The "critic" component — the actual neural network itself — is trained using the TD(0) method. The network's assessed "value" for each state is updated to be closer to a theoretical "ideal" value, by the following relation:

V'(s) = V(s) + a (r + g V(s') - V(s))

where V(s) and V'(s) are the old and new value assessment for the previous state, V(s') is the value assessment for the current state, r is the instantaneous reward from the system as a result of the action just taken, and a and g are learning rate parameters. The new value assessment is theoretically more "correct" because it incorporates r, the actual reward from the system (Kaelbling).

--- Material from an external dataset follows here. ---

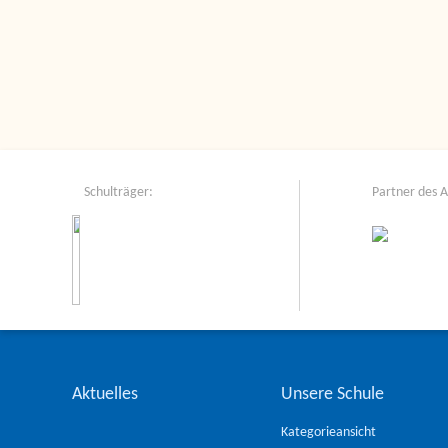
Schulträger:
Partner des 
Aktuelles
Unsere Schule
Kategorieansicht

The AHC method is apparently touchy, because the critic and reinforcement learner components will only converge together if the learning rates are adjusted properly. On the other hand, the SANE genetic algorithm has seen much greater success.

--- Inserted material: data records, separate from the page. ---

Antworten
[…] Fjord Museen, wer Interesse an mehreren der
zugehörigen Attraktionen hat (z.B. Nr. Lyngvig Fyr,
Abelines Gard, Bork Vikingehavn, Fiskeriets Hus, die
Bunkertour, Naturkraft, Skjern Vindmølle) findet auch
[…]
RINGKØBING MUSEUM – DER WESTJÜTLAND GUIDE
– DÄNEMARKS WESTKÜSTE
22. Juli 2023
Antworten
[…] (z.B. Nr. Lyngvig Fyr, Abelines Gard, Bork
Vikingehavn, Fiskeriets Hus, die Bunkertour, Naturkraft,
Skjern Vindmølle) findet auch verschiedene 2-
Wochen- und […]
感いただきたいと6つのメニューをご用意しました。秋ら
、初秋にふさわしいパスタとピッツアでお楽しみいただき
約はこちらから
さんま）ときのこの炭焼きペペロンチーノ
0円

Symbiotic Adaptive Neuro-Evolution (SANE)

The SANE algorithm "breeds" neurons using a genetic algorithm. SANE manipulates the hidden layer of a two-layer feedforward network. A "population" of neurons is established, from which a random pool of "gene" neurons is selected. A network is created from these genes, and the solution arrived at by this network is evaluated. This solution is added to the "fitness" value of each gene. The selection-evaluation process repeats until every neuron in the population has participated some number of times. Then, the average fitness of each neuron in the population is found by dividing the neuron's total fitness by the number of trial networks it was used in. The neurons of highest average fitness are then "crossbred," resulting in offspring that are then added to the population, replacing the worst-performing neurons. A small amount of random mutation (at a rate of 0.1%) is added to the offspring in case some genetic material was not present in the original population or has been lost through crossbreeding. The whole process repeats. Each iteration through the selection-evaluation-mating process constitutes one generation.

The SANE algorithm has been tested against AHC and others, coming to a solution at 9 to 16 times the speed of AHC.

Bibliography

Charles W. Anderson and Zhaohui Hong. "Reinforcement Learning with Modular Neural Networks for Control." Department of Computer Science, Colorado State University, Fort Collins, CO 80523.

Leslie Pack Kaelbling and Michael L. Littman. "Reinforcement Learning: A Survey." Computer Science Department, Box 1910, Brown University, Providence, RI 02912-1910 USA. http://www.cs.washington.edu/research/jair/volume4/kaelbling96a-html/rl-survey.html.

David E. Moriarty and Risto Miikkulainen. "EFFICIENT REINFORCEMENT LEARNING THROUGH SYMBIOTIC EVOLUTION." Machine Learning, 22:11-32. Department of Computer Sciences, The University of Texas at Austin, 1996.